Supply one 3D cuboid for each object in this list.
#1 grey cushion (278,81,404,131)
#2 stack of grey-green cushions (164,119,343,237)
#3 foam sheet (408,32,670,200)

==

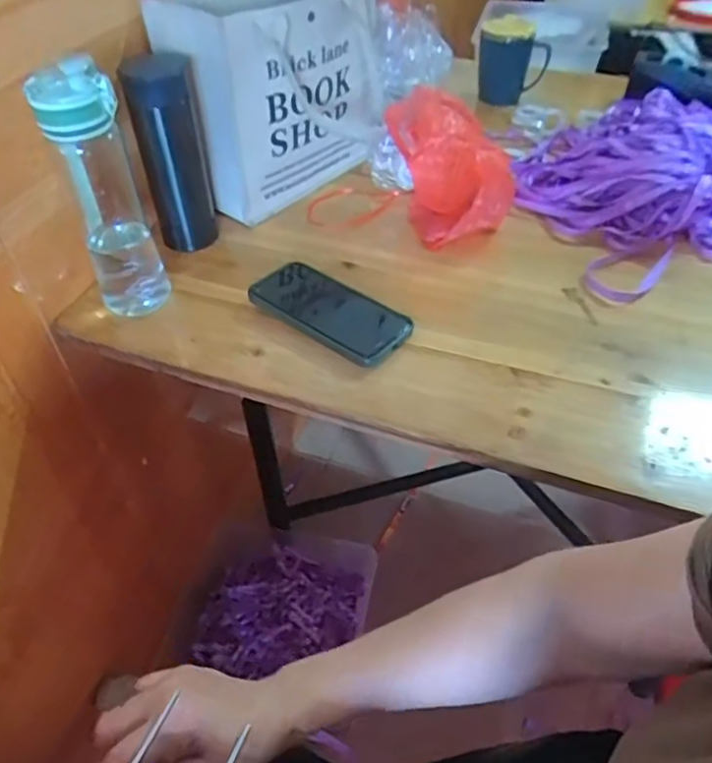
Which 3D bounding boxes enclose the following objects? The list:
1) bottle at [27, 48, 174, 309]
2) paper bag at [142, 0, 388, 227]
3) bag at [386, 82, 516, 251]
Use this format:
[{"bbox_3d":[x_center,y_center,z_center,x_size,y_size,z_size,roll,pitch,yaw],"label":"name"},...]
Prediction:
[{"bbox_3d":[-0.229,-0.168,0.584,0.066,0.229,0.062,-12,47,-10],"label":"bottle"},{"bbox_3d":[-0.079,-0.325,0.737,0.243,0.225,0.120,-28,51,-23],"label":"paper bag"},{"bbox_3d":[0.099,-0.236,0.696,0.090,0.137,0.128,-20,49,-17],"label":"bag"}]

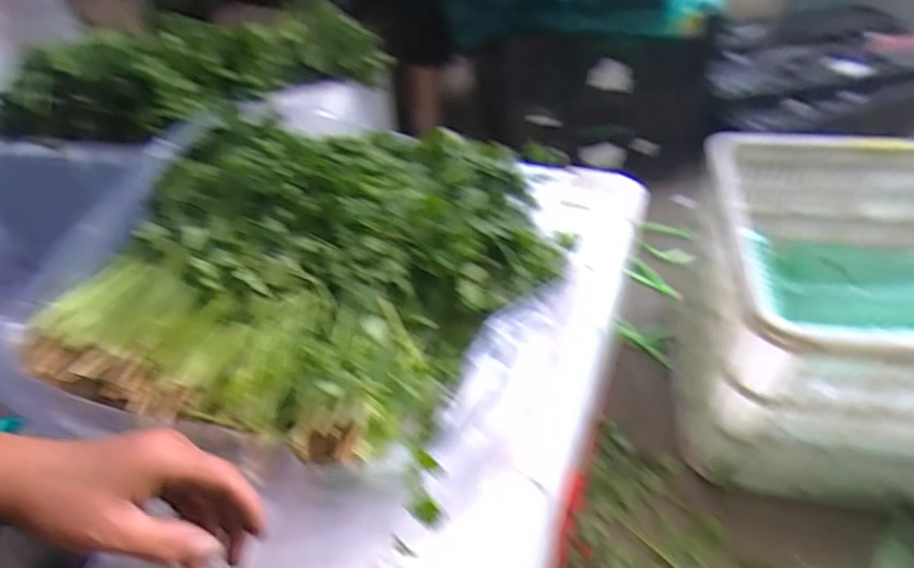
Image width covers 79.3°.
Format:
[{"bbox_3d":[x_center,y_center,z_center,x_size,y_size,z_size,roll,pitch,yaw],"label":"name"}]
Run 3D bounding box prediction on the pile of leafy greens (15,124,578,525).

→ EXERCISE DIRECTIONS
Restate word for word the entries above from the line with "Supply one 3D" through the line with "#3 foam sheet (408,32,670,200)", inclusive, leaving out everything else.

→ EXERCISE ANSWER
Supply one 3D cuboid for each object in this list.
#1 grey cushion (278,81,404,131)
#2 stack of grey-green cushions (164,119,343,237)
#3 foam sheet (408,32,670,200)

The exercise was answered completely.